** WHAT THE TASK REQUIRES **
Using the listing, work out the number of lines where "label" shows up, and answer with that number alone.

** PROVIDED RECORDS **
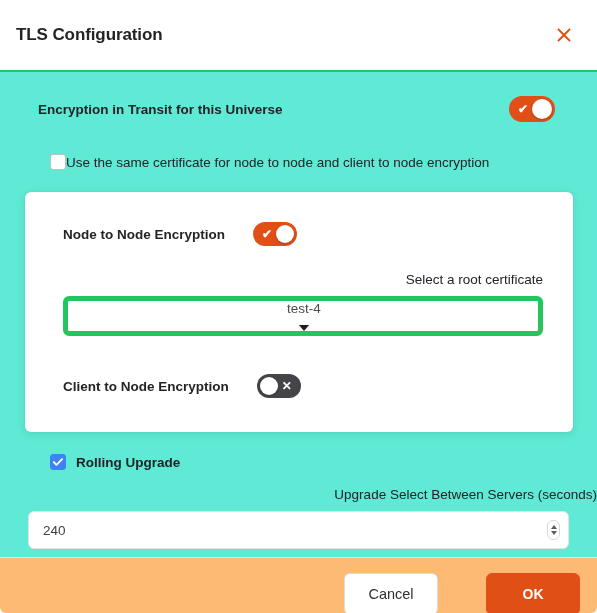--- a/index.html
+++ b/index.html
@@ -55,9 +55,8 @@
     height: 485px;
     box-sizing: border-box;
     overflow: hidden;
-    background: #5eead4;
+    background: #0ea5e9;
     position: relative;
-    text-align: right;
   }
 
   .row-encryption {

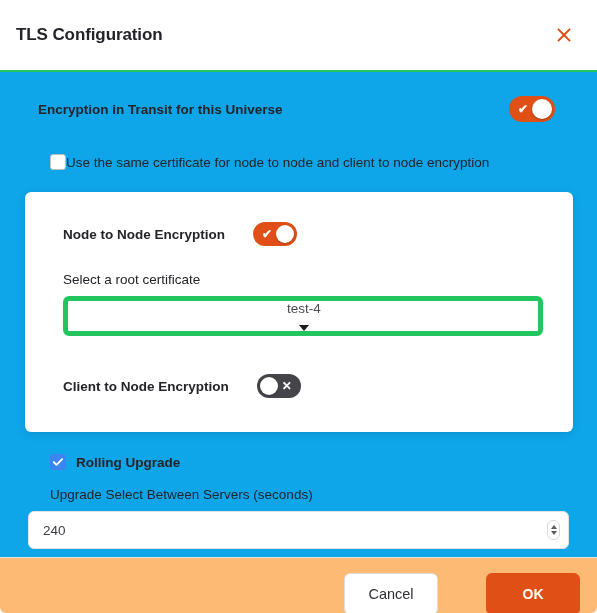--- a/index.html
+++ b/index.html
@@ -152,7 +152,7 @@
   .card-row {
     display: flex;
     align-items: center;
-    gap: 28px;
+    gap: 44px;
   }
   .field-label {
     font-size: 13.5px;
---
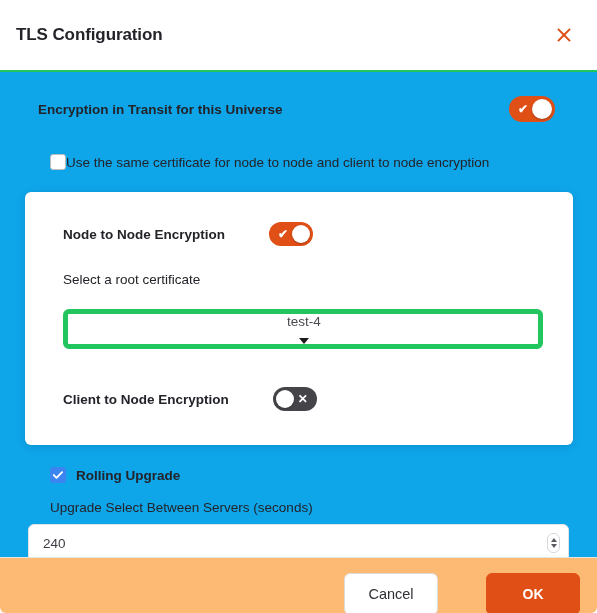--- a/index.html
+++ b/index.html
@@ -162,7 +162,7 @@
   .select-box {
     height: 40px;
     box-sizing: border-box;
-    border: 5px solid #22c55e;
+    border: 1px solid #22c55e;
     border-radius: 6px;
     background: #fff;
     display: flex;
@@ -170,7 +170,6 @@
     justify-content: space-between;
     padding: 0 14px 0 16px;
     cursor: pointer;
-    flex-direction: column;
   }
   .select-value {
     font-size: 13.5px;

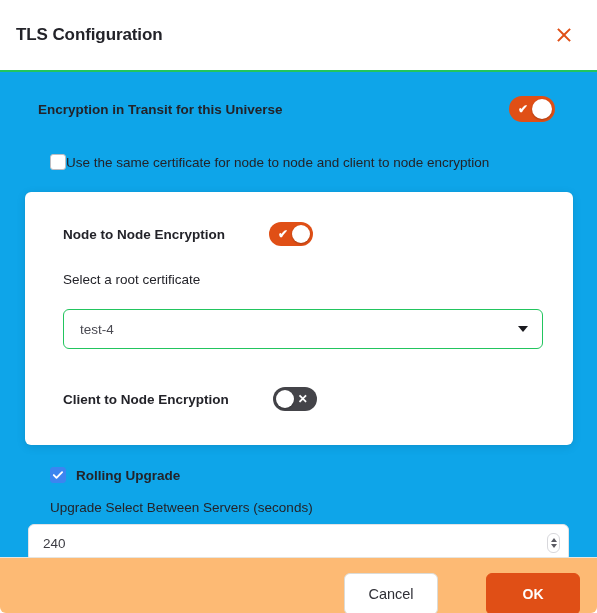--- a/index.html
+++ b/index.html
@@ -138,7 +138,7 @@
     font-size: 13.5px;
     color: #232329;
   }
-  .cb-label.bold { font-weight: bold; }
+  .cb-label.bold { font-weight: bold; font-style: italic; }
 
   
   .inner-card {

** SOLUTION TO THIS EXERCISE **
3